I am nearing retirement and would like guidance on how much income I am likely to enjoy. I am a widower and have worked in many different jobs, acquiring lots of pensions both large and small.

My first question is, what state pensions and benefits can I expect at 65 and am I right in thinking I can defer my state pension in return for a cash lump sum?

As for other pensions, I have some workplace and private money-purchase schemes. My biggest, a Friends Provident fund, is worth £50,000. I have another plan with Prudential worth £15,000 and a few small final-salary pensions from many years ago; I'm not sure of the exact figures but I think they're currently set to pay around £1,500 a year.

What are my options for this money when I reach retirement, and if I convert them into an annuity, what kind of income can I expect? What alternatives are there to buying an annuity?

PS, Chester

There are a number of issues raised by your letter. First, your state pension is payable from your 65th birthday, when you should be entitled to £87.30 a week, provided you have made 44 years' worth of national insurance contributions.

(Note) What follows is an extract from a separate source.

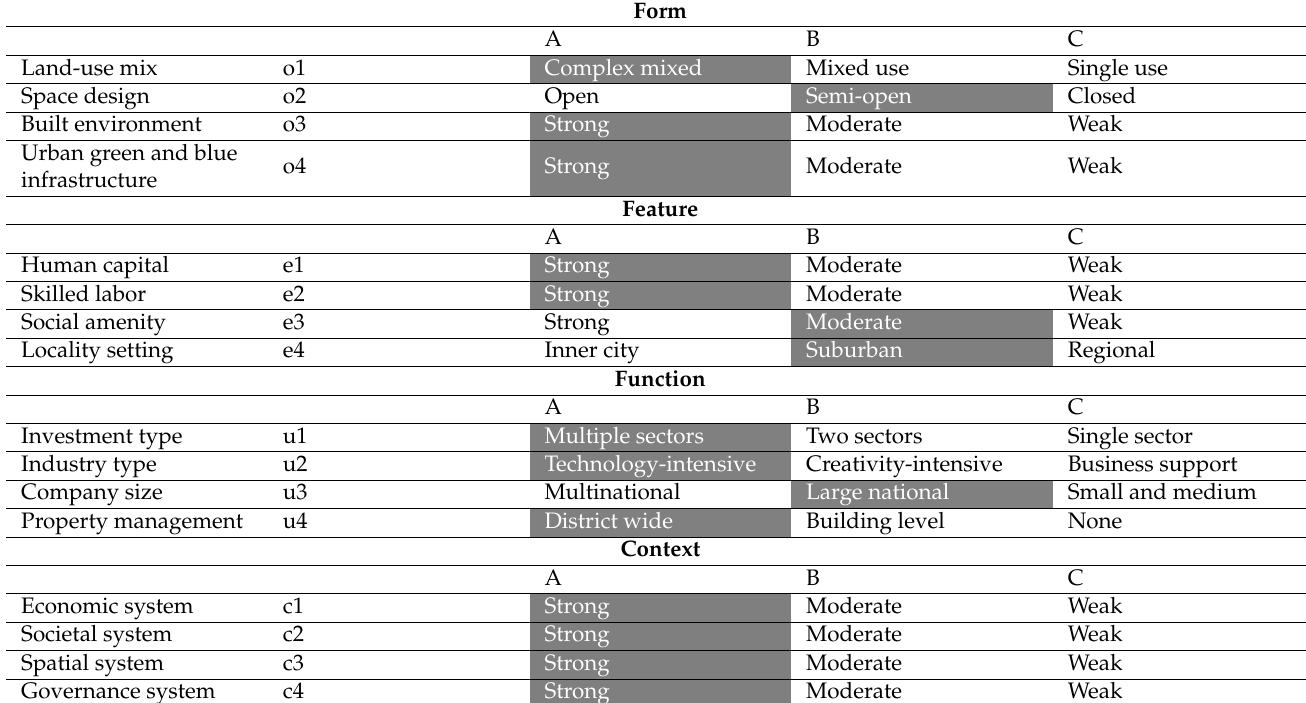
Table 3. An exemplar case study matrix of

You may also be entitled to the state second pension (S2P), formerly known as the state earnings-related pension. Once again, the exact figure will depend on the amount of national insurance you have paid during your working life. It doesn't matter that you have had many job changes.

Nigel Callaghan, pensions analyst at independent financial adviser Hargreaves Lansdown, says: "You can defer taking your old-age pension. Currently, the Government will add interest of 7.5 per cent a year [2 per cent plus the base rate] to each full year's state pension that you defer. This is a pretty good return and it's a safe option. If you take the lump sum, income tax will be payable on it at the same rate as on your normal income. On its own, it will not push you into the 40 per cent bracket."

Call the Pensions Service on 0845 300 0168, and request a projection of how much you will receive in terms of the state pensions. The service is free and it can also trace any old company schemes that you might have lost track of.

Turning to your finalsalary pensions, Mr Callag- han says: "It's unlikely you should look to do anything with them, other than take the pension offered with open hands. They will typically increase each year. A potential downside is that they usually offer a widow's pension, which is of no benefit to you."

To secure your income in retirement, Mr Callaghan recommends you use your private pensions to buy an annuity. "The golden rule is to deal with a specialist annuity broker, who will scour the market on your behalf. Some insurers offer lousy deals, but by shopping around you could get a retirement income up to 30 per cent greater."

Make sure you mention any medical or lifestyle issues, such a smoking, as they may entitle you to an even bigger income – as much as 60 per cent more.

"At present, a 65-year-old with a total pension fund of £65,000 would receive an income, with no annual increases, of almost £3,600. This is after you take the maximum tax-free cash lump sum entitlement of 25 per cent of the fund – approximately £16,250."

Mr Callaghan adds that there are alternatives to annuities. You could, for instance, leave your money invested for another few years, drawing an income from it to live off. But income drawdown is risky – investments can fall in value – and only a good idea for people who have large savings, usually over £250,000.